‘Not on me to save the media industry’: Confessions of an early-career journalist leaving the industry

The header image shows a silhouette of a mans head.

This article is part of our Confessions series, in which we trade anonymity for candor to get an unvarnished look at the people, processes and problems inside the industry. More from the series →

“The Great Resignation” appears to be in full force this summer. My Twitter feed is laced with journalists announcing their exits, from their jobs and even the industry, citing burnout and the toll the pandemic has had on an already demanding career, made even more so by the pressure and extended uncertainty caused by the coronavirus pandemic and its insidious newcomer the delta variant.

In this edition of our Confessions series, in which we exchange anonymity for honesty, a former reporter at a major business publication talks about frustrations with its parent publishing company and its unwillingness to change and why he decided to leave for a tech company.

This interview has been lightly edited and condensed for clarity. 

I saw your recent announcement that you were leaving your job at a legacy news publication?

It was my first full-time job out of college. I was there for over two years. It was really exciting. I started on a temporary contract, but there wasn’t much stability. I ended up switching teams within the company to start a magazine for young people. I had a full-time role with benefits — and I felt stable. But it crashed and burned. The pandemic didn’t help, but the project didn’t have the support that it needed to turn it into something big. 

The company wasn’t as open to change as they said they were. It was a constant frustration. They are bringing in young people to help and change the paradigm, but they didn’t utilize them in the most effective way with their talent. We had to conform to fit this mainstream publication. I was constantly contorting my ideas to fit what’s seen as an accessible and objective story by their editors and their audience. Then I realized: I don’t have to do that. The rest of my career doesn’t have to be that.

There was no urgency to change or adapt to the times. I didn’t want to stay on what felt like a sinking ship.

What’s sinking, in your opinion? That publication or the industry as a whole?

I mean, they’re a billion-dollar business. They’re going to be making lots of money for years to come. But their influence is eroding, and trust in them is eroding. In 10 years, I don’t see any mainstream publication being the voice that people are going to when they want to learn something. It’ll be smaller publications and independent actors online who have made names for themselves outside of the mainstream. We live in a society where we don’t need mainstream publications to share our perspectives. There’s less dependence on these institutions compared to previous generations.
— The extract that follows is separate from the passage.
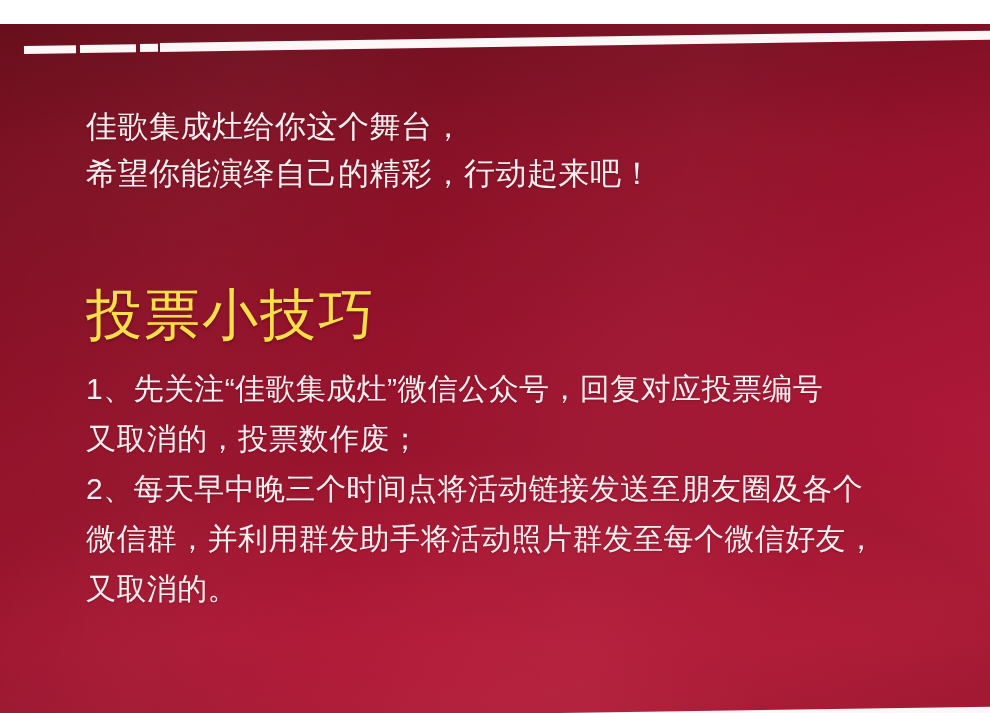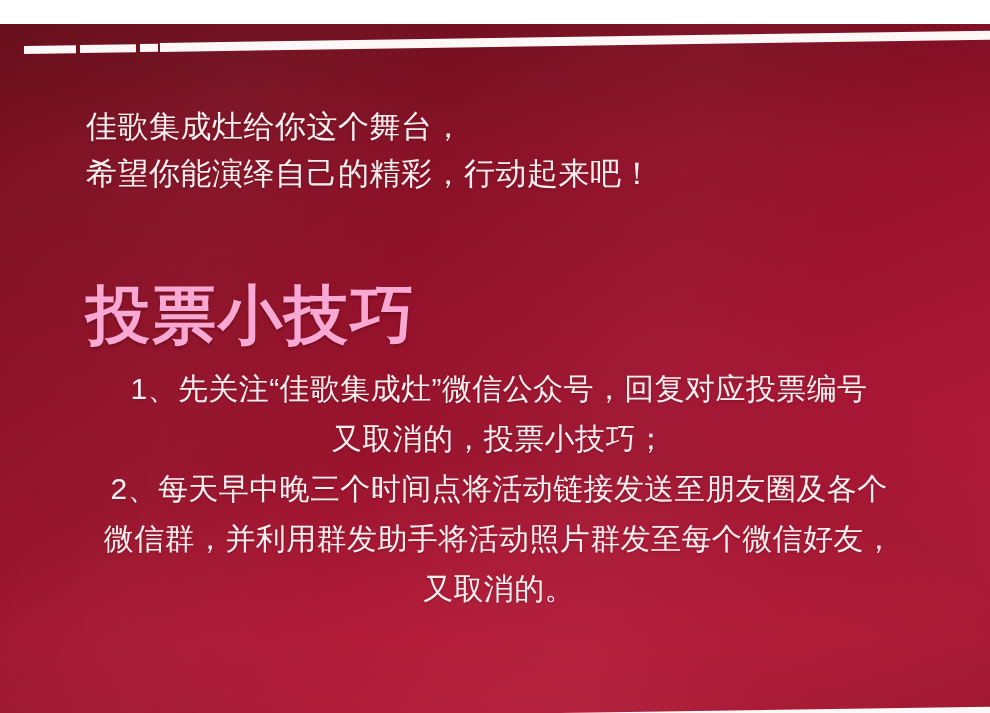"投票小技巧" .heading { color: #f9a8d4 -> #fde047; font-size: 64px -> 56px; font-weight: 700 -> 400 }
So why did you decide to leave now?

I was looking for a new job for most of the year. I knew I didn’t want to work for a social media company because it’s similar to the mainstream media. There’s a lot of negative sentiment and scrutiny. I wanted to join an exciting industry, at a growing company. I’m making a lot more now than I was and more than I would have made if I’d worked at that publication for 10 years.
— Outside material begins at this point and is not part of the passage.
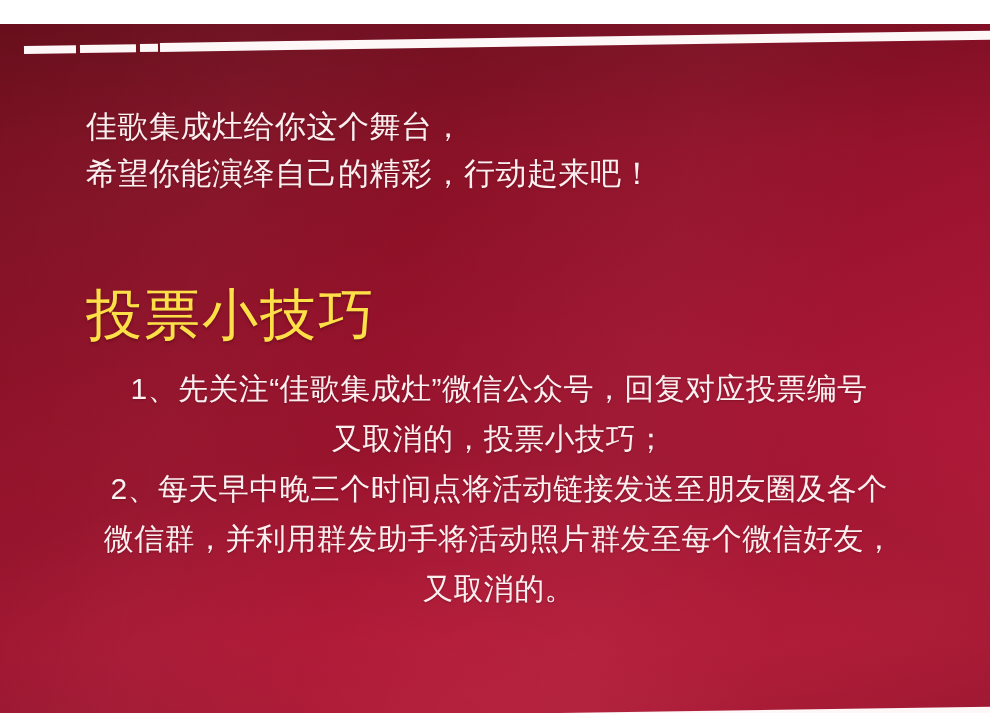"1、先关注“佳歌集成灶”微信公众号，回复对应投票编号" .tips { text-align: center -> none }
Why do you think many other journalists seem to be leaving the industry?

I’m sure the pandemic has a big role. It made you reassess what you’re spending your time and energy on. If it didn’t feel good to you, why keep doing it? It made it easier for those kinds of decisions. Especially for younger journalists. It’s not the mid-career people leaving the industry; it’s people in their first five to seven years. That’s a problem for the talent pipeline for the next generation of journalism. Maybe they’ll want to come back, but they are leaving because they are recognizing those same issues.
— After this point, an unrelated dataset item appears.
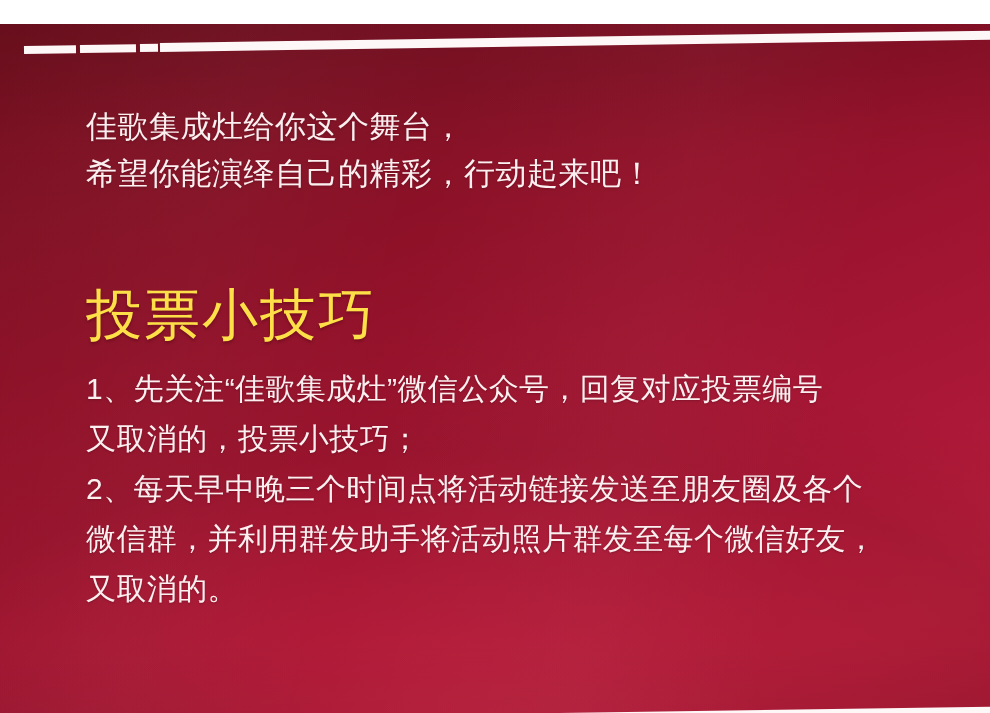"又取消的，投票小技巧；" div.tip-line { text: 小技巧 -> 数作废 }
You get into journalism because you have this idealism to tell great stories, to change things about your community, to share underrepresented perspectives. I feel like it requires a lot of enthusiasm and energy to get some of these high-impact stories out the door. Then it’s like, why am I putting all this into this corporation? I’ll just tell stories on my own that I find myself. I have the experience as a journalist, and I don’t feel the burden of needing to conform to my editor because they’re worried about blowback from a 65-year-old white dude from California.

Mainstream media isn’t realizing that young people can build their own platforms to tell their own stories. I want to work on short films and mini documentaries on my own platforms. I don’t feel guilty leaving. It’s not on me to save the media industry.